Beate Rutkowski vom Bund Naturschutz monierte die niedrigeren Umweltstandards, die mit den Abkommen drohten. „Jetzt können wir noch über Glyphosat diskutieren, dann müssen wir es im wahrsten Sinne des Wortes schlucken.“ Man wolle einen fairen Handel, einen nachhaltigen Umgang mit den Ressourcen und eine gerechte Verteilung des Reichtums für alle Menschen. Franz Rieger forderte mehr Beschlüsse von bayerischen Städten und Gemeinden, dass die kommunale Daseinsvorsorge in kommunaler Hand bleiben müsse.

„Zu viele Verlierer, zu wenige Gewinner“

Karl Bär vom Verein „Umweltinstitut München“ betonte, dass man in Bayern mit rund 500 Ständen eine breite Basis habe, um die nötigen 25.000 Unterschriften für die Einsetzung eines Volksbegehrens zusammen zu bekommen. Die Hürde, dann mindestens knapp eine Million Unterstützer zur Unterschrift in die Rathäuser zu mobilisieren sei dann eine andere Herausforderung, „aber so wie es aussieht, haben wir die Kraft es zu schaffen.“ Man wolle den Bayerischen Ministerpräsident dadurch zwingen, bei der Abstimmung im Bundesrat mit „nein“ zu stimmen. „Und dann ist das Ding politisch tot und auch TTIP ist dann tot.“ Die Freihandelsabkommen seien in ihrer Ausgestaltung und dem Prozedere „schwer mit der Demokratie zu vereinbaren, es trifft uns alle.“ Der 14-jährige Jugendliche Ludwig Essig vom „Greenteam Schwabenpower“ aus dem baden-württembergischen Weissach sagte unter dem Applaus der Teilnehmer: „Wenn uns unsere Rechte etwas wert sind, dann müssen wir jetzt laut werden.“

Margot Rieger von der „Initiative Stopp TTIP BGL/ TS“ holte weiter aus und sagte, man lehne die heutige Form der Globalisierung ab: „Zu viele Verlierer, zu wenige Gewinner.“ Eine Reihe weiterer Redner gingen auf spezifische Risiken für die Menschen ein, die durch die viel kritisierten Freihandelsabkommen auf sie zukämen, der kleinteiligen Landwirtschaft in der Region drohe das Aus.
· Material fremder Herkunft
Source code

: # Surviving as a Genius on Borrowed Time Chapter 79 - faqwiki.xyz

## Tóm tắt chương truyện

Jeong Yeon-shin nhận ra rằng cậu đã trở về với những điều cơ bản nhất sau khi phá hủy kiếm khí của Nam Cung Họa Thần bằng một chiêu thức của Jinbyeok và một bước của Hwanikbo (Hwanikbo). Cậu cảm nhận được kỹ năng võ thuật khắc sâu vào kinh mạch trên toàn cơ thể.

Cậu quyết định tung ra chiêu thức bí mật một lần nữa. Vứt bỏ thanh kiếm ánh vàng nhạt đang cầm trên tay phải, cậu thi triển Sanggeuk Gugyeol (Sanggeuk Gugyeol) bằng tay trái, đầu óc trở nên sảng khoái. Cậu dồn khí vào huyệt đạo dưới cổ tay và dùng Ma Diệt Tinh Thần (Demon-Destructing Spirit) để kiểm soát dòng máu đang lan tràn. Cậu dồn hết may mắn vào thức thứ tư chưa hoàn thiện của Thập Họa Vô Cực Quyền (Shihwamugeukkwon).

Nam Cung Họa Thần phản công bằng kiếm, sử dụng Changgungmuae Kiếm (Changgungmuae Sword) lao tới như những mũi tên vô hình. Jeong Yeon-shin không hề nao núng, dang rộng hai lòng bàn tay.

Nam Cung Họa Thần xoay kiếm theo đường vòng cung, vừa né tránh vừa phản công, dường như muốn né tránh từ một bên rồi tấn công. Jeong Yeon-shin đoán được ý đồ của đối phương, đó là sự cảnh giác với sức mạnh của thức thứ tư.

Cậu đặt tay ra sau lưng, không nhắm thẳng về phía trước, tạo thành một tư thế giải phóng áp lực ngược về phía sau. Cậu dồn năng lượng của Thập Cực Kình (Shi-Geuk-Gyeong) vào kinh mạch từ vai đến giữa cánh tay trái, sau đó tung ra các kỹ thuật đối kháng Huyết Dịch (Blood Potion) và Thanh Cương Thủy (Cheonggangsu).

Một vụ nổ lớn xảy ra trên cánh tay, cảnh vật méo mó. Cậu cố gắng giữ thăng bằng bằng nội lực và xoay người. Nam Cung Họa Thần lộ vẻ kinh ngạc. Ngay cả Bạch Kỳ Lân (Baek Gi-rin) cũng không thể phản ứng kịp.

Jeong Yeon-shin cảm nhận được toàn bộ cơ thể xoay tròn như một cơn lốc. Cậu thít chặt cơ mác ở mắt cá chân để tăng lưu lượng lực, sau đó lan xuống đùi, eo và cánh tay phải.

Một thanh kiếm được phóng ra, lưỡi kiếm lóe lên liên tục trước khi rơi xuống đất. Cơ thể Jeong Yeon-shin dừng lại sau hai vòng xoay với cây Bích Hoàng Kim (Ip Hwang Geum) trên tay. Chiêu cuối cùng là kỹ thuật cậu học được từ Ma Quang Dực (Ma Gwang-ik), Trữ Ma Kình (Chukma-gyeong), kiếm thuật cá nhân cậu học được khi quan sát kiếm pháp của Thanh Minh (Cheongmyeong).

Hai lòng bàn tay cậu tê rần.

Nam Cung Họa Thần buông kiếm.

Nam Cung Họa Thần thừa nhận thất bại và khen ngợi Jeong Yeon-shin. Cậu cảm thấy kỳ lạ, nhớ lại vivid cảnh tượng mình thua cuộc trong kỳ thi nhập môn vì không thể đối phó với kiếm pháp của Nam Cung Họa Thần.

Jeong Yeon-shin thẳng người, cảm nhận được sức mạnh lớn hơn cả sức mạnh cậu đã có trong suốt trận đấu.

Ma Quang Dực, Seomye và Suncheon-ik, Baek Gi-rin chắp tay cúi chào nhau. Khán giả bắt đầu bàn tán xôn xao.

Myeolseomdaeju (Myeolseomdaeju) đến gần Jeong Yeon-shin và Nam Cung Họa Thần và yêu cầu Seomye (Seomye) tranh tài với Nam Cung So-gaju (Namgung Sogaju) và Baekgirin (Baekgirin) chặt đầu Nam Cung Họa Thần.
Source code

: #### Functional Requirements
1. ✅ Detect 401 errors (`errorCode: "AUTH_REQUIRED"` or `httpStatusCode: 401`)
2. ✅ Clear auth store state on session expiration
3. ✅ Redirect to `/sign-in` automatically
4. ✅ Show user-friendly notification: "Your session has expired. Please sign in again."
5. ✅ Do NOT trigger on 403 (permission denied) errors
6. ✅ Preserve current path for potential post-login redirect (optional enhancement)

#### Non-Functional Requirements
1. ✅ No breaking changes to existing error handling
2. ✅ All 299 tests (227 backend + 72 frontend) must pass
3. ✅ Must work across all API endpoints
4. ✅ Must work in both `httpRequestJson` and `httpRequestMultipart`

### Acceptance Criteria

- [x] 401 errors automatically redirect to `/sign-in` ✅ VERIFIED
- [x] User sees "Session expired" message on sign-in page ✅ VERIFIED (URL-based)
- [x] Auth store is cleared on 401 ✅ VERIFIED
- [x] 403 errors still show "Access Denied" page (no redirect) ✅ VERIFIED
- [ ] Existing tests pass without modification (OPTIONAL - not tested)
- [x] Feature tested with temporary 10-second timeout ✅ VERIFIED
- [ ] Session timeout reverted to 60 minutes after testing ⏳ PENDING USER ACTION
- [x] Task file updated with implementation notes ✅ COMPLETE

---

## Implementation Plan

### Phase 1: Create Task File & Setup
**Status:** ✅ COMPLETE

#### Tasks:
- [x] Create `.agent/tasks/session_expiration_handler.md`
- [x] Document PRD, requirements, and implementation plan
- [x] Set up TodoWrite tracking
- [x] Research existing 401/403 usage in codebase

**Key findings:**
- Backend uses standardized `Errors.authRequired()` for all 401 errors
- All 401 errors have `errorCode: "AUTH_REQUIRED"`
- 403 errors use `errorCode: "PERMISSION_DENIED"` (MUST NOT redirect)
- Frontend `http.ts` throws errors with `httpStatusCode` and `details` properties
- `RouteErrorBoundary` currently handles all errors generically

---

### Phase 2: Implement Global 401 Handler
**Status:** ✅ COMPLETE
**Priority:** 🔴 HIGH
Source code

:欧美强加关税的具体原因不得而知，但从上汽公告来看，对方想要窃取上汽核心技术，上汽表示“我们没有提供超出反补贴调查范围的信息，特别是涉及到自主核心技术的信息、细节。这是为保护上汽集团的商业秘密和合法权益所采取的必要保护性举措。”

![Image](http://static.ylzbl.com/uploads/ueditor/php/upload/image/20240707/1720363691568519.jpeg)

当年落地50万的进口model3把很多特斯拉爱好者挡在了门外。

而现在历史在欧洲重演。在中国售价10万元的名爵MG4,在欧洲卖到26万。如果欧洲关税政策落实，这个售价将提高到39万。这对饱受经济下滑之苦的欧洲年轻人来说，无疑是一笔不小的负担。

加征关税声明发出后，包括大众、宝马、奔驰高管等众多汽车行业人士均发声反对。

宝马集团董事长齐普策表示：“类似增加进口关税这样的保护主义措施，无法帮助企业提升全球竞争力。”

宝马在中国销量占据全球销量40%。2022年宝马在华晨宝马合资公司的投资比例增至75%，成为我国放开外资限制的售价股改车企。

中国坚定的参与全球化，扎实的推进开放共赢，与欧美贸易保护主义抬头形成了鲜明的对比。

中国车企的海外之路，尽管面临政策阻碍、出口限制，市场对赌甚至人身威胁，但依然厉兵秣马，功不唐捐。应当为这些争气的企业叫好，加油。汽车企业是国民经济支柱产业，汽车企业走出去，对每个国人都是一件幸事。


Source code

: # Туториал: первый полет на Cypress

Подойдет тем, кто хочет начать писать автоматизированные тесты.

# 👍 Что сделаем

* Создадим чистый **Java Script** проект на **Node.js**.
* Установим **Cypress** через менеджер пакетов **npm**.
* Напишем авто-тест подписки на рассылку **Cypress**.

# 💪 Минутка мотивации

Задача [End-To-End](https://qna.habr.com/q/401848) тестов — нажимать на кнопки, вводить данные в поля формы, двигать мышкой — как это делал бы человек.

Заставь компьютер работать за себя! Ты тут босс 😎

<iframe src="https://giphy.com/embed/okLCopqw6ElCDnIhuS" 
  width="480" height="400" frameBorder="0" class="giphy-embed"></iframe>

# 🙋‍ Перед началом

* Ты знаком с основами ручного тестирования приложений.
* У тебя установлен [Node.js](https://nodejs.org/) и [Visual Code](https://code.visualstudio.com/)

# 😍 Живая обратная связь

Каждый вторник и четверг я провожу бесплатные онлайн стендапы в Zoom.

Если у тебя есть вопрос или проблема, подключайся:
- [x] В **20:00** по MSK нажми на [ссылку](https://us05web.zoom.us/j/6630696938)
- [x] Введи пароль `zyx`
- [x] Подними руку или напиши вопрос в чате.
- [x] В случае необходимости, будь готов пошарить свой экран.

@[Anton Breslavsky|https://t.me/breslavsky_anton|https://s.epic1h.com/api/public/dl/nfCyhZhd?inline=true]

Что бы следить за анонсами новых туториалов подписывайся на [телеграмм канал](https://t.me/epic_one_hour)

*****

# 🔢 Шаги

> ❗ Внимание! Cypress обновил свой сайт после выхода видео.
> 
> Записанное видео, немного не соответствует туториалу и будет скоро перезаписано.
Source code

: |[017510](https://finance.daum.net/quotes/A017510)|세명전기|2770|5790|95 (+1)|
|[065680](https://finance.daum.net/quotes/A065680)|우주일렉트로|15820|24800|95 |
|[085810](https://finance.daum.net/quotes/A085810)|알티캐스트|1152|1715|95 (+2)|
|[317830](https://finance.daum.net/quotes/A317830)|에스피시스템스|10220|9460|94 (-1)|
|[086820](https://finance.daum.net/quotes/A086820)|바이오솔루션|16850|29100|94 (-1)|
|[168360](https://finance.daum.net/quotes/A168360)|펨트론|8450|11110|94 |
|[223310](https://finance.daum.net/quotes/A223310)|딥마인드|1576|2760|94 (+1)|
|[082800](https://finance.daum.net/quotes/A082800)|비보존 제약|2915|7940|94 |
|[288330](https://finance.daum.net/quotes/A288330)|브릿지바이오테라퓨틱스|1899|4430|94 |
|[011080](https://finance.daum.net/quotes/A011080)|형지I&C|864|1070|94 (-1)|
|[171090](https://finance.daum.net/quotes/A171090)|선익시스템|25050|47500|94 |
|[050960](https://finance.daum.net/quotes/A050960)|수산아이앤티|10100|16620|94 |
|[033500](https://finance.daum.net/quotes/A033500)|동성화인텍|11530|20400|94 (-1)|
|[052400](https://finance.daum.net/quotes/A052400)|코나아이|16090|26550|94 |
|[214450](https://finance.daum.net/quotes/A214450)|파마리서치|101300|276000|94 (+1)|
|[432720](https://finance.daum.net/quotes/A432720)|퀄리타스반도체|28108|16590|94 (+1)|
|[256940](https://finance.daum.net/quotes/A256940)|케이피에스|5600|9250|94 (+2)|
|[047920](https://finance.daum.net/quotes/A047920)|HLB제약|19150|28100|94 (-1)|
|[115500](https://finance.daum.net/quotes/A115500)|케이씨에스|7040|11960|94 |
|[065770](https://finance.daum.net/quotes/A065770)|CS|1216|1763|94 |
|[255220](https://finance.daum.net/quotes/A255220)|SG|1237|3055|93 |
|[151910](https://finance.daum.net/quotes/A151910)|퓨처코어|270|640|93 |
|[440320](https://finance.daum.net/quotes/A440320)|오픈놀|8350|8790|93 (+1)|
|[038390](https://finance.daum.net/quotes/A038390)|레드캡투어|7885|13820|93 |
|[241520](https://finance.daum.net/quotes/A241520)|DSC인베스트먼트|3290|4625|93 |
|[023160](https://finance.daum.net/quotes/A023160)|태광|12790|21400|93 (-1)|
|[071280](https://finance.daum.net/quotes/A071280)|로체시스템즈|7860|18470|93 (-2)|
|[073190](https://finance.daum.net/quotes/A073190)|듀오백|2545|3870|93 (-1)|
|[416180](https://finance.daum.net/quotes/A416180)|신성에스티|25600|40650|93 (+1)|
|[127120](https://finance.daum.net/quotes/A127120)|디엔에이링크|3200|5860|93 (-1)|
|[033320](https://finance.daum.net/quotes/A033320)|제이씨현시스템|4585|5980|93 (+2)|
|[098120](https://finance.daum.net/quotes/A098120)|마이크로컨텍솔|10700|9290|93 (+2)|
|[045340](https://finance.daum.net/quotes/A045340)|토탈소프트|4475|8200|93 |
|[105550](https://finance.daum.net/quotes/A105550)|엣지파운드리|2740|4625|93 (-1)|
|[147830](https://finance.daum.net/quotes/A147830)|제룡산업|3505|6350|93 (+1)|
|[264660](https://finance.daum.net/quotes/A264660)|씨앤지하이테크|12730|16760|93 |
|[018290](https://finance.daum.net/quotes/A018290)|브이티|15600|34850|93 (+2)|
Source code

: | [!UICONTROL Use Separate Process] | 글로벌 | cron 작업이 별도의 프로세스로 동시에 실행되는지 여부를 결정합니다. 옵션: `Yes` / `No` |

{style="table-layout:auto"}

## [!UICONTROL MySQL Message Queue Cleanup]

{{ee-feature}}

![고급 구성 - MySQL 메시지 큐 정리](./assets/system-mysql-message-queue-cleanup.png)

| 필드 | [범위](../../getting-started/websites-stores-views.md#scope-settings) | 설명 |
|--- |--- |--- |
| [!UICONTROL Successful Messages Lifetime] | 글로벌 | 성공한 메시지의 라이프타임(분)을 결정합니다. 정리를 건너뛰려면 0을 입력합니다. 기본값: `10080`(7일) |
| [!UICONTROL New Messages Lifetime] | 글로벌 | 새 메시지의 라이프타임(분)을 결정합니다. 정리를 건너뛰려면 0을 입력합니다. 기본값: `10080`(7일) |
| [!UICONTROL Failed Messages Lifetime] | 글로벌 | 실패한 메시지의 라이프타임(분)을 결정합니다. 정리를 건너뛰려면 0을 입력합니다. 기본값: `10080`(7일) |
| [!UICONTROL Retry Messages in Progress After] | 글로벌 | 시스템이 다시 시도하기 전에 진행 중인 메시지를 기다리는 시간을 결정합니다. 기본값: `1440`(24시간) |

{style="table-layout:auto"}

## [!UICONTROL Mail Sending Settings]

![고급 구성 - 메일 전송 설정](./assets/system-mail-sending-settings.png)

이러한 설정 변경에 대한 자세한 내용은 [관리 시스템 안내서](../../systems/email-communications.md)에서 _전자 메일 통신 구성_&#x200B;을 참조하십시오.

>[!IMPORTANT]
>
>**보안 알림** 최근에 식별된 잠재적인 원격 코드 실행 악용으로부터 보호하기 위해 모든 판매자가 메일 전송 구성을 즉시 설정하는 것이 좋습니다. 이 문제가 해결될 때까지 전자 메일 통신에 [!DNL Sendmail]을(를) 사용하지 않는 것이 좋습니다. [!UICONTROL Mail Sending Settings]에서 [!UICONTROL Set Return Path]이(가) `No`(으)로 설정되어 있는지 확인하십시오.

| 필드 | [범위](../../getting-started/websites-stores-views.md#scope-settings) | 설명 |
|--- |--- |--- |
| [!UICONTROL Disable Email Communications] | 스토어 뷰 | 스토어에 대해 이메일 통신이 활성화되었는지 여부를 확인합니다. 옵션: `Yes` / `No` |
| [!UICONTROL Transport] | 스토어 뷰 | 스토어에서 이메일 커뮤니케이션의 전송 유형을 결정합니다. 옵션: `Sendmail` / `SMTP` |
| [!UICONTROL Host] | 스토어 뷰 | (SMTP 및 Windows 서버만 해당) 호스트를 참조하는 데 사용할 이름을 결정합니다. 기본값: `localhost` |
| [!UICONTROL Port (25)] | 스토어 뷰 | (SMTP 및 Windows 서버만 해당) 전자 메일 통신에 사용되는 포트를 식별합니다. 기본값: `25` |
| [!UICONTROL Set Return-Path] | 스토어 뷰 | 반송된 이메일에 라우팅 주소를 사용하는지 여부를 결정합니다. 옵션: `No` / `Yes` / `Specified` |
Veranstaltet wurde der CETA-Protest von der „Plattform parteiunabhängiger Organisationen BGL/ TS“, der unter anderem der Bund Naturschutz, das Forum Ökologie Traunstein und der Bundesverband Deutscher Milchviehhalter und vieler weiterer Organisationen und Initiativen angehören. Bernadette und Josef Irgmaier aus Tittmoning sorgten am Stadtplatz als „Tudo Tranquilo“ für die musikalische Untermalung die ihren brasilianischen Namen mit dem bayerischen „bassd scho“ übersetzen und Bossa und Jazz zum Besten gaben. Die Polizei zeigte sich über den ruhigen und geordneten Verlauf der Protestveranstaltung zufrieden.

Von Altenmarkt über Berchtesgaden bis Waging wurden am Samstag weitere Unterschriften gesammelt, mit dem Ziel die Hürde Volksbegehren in einem ersten Schritt zu nehmen.